Visual Tricks Also Apply to Dog Anatomy
-or can we always believe what we see and how does it apply to the illustrated breed standard?
Color and markings can have an effect on how we perceive proportion in the dog. The heads above are the same.
The brain and the eye communicate in complex ways, and can influence what is seen in the illustrated breed standard. What you think you see may not be the same as what you actually see. Following are some interesting and fun demonstrations that lead us to question and proof.
Horizontal & Vertical Perception
Although your eyes may tell you that the rows in the horizontal and vertical images are zigging and zagging in different directions, the lines and squares in each image are actually in perfect horizontal or vertical alignment. Both images are the same. Flipping the images to either a horizontal or vertical orientation does not change the illusion. The illusion is the same and it is incorrect.
Look closer, one line at a time, to verify this. The combination of the staggered squares creates a false impression. Can we trust our eyes in every circumstance?
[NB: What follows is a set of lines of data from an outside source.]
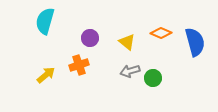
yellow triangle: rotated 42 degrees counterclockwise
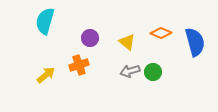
green circle: moved 6 px up
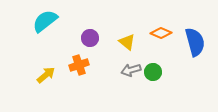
cyan semicircle: rotated 36 degrees clockwise
gray arrow: moved 1 px right, 1 px up
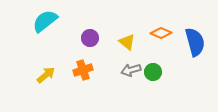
orange cross: moved 4 px right, 5 px down
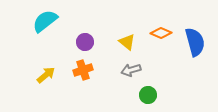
purple circle: moved 5 px left, 4 px down
green circle: moved 5 px left, 23 px down
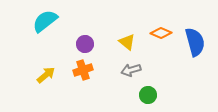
purple circle: moved 2 px down
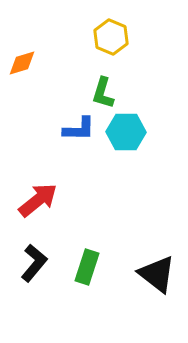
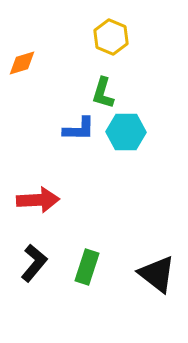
red arrow: rotated 36 degrees clockwise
Does spacial relationship play a part in what we think we see?
Color & Shading
Look below. How many colors do you see in the image on the left? There are three colors, red, green, and white, although it may appear that there are variations. Colors placed in close proximity often create a shade which we visually perceive to be change, although it is not. The image on the right is the same, but converted to grayscale. Although the perception is not as pronounced, the grayscale image reinforces the effect of concentrated depth of shade in relationship to placement.
The lines in the boxed image on the left below don't appear to be parallel, do they? You know by now that they are. Is it your brain playing tricks on your eyes, or your eyes playing tricks on your brain? The diagonal lines are parallel to one another, as are the horizontal lines to each other, and the vertical lines to the other vertical lines. If we remove some of the lines, as in the same image to the right, does it make it easier to see?
Are the horizontal lines below equal in length? Of course they are! We often see this misconception when looking at a moving dog. When a dog increases the length of stride and lowers the head, he may appear to be longer bodied than a similarly proportioned dog which lacks the ground covering movement. The dog with more reach and drive has a longer overall visual horizontal than the dog with less.
If I moved them farther apart or rotated them by 90 degrees, would they look equal? They are the same, but now have different spatial relationships.
By now, we know that we can never be too sure. In the clusters below, what certainly appears to be interior circles of differing sizes, actually proofs to show that both interior circles are the same.
Keep these things in mind when estimating proportions. Proofing your foundation illustrated standard drawings assures that what you intend to convey is represented by a correct image.